Reading passage:
((

Keith Barron (8 August 1934 – 15 November 2017) was an English actor and television presenter who appeared in films and on television from 1961 until 2017. His television roles included the police drama The Odd Man, the sitcom Duty Free, and Gregory Wilmot in Upstairs, Downstairs.

Career
Born in Mexborough in the West Riding of Yorkshire, Barron completed his national service in the Royal Air Force and his acting career started at the Sheffield Repertory Theatre, where he also met his wife, Mary, a stage designer. He became well known to British television viewers in the early 1960s as the easygoing Detective Sergeant Swift in the Granada TV series The Odd Man and its spin-off It's Dark Outside. His major breakthrough, however, was as Nigel Barton in the writer Dennis Potter's semi-autobiographical plays Stand Up, Nigel Barton and Vote, Vote, Vote for Nigel Barton (both 1965) in BBC1's The Wednesday Play anthology series; he later played a very similar character in Potter's Play For Today episode Only Make Believe (1973).

Barron made many one-off television appearances, from Redcap and Z-Cars in the mid-1960s, to Randall and Hopkirk (Deceased), Strange Report, The New Avengers, Thriller, The Professionals, Foyle's War, and A Touch of Frost. He made two appearances in Upstairs, Downstairs as Australian Gregory Wilmot. In 1982, he appeared in the Dutch show De lachende scheerkwast. In March 1983 he was a guest in the Doctor Who story Enlightenment, replacing Peter Sallis who was unavailable. He was a frequent voiceover artist for British TV commercials and public information films.

))

Objective 1:
Copy the stretch of the Keith Barron biography from "Keith Barron (8" through "in Upstairs, Downstairs.".
Objective 2:
Pick up the Keith Barron biography after its final sentence and keep writing it.

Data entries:
((

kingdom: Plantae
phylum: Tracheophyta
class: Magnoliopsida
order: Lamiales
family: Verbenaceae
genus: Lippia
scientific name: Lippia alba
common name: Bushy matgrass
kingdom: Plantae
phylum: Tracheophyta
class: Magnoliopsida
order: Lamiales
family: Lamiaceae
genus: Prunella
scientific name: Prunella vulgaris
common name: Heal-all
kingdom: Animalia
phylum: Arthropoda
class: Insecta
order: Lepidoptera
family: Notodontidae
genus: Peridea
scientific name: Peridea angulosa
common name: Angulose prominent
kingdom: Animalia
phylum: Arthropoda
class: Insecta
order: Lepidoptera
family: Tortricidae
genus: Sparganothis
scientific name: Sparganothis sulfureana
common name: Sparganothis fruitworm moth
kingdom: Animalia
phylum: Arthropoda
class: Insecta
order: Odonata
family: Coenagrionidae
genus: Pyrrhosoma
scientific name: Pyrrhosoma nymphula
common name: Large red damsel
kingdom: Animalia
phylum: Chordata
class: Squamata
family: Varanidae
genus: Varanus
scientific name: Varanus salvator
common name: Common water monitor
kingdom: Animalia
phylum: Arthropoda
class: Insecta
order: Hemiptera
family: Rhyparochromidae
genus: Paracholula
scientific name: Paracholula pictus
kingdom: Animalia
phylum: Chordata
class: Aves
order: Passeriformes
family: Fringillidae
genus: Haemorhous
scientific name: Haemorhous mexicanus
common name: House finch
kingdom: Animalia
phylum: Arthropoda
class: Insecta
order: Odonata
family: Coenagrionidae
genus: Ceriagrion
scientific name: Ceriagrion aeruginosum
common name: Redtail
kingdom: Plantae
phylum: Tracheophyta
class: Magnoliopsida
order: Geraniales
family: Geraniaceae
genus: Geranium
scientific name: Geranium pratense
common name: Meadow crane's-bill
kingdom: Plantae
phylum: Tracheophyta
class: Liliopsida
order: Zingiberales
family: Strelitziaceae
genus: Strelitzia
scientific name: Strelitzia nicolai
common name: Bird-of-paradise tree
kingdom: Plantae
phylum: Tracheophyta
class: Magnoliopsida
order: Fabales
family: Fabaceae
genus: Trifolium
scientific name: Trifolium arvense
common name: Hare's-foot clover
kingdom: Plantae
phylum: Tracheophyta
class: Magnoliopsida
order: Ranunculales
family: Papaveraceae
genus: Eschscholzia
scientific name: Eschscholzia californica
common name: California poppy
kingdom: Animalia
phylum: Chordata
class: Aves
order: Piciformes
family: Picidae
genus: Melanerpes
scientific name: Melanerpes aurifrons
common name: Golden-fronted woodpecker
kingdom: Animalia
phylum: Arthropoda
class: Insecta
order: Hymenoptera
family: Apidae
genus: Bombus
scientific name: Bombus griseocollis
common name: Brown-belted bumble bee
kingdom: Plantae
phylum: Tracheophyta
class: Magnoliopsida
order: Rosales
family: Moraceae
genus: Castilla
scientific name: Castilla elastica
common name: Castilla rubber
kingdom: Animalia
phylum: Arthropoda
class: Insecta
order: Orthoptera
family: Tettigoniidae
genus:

))

Written response 1:
Keith Barron (8 August 1934 – 15 November 2017) was an English actor and television presenter who appeared in films and on television from 1961 until 2017. His television roles included the police drama The Odd Man, the sitcom Duty Free, and Gregory Wilmot in Upstairs, Downstairs.

Written response 2:
Barron also played a starring role as Bob Ferguson in the 1993 Granada series The Case-Book of Sherlock Holmes, entitled The Last Vampyre.

In 1989 he starred on television in a story of relationships in a new town in the Midlands entitled Take Me Home, with Annette Crosbie as his wife and Maggie O'Neill as his girlfriend. One of his best-loved and best-remembered roles was in the 1980s Yorkshire Television sitcom Duty Free. In the 1990s he co-starred in the sitcoms Haggard and All Night Long. In 1990, he appeared as a contestant on Cluedo, facing off against fellow actor Andrew Sachs. In the 2000s he was a regular character on the ITV Sunday-night drama Where the Heart Is. In 2014 he reprised his role of David Pearce in the touring stage show of the TV series 'Duty Free'. He also starred in the first series of the BBC drama The Chase.

On the big screen he appeared in Baby Love (1968) and David Puttnam's film Melody (1971) as Mr Latimer.

Barron also appeared as the guest celebrity in dictionary corner on several episodes of the Channel 4 words and numbers game Countdown.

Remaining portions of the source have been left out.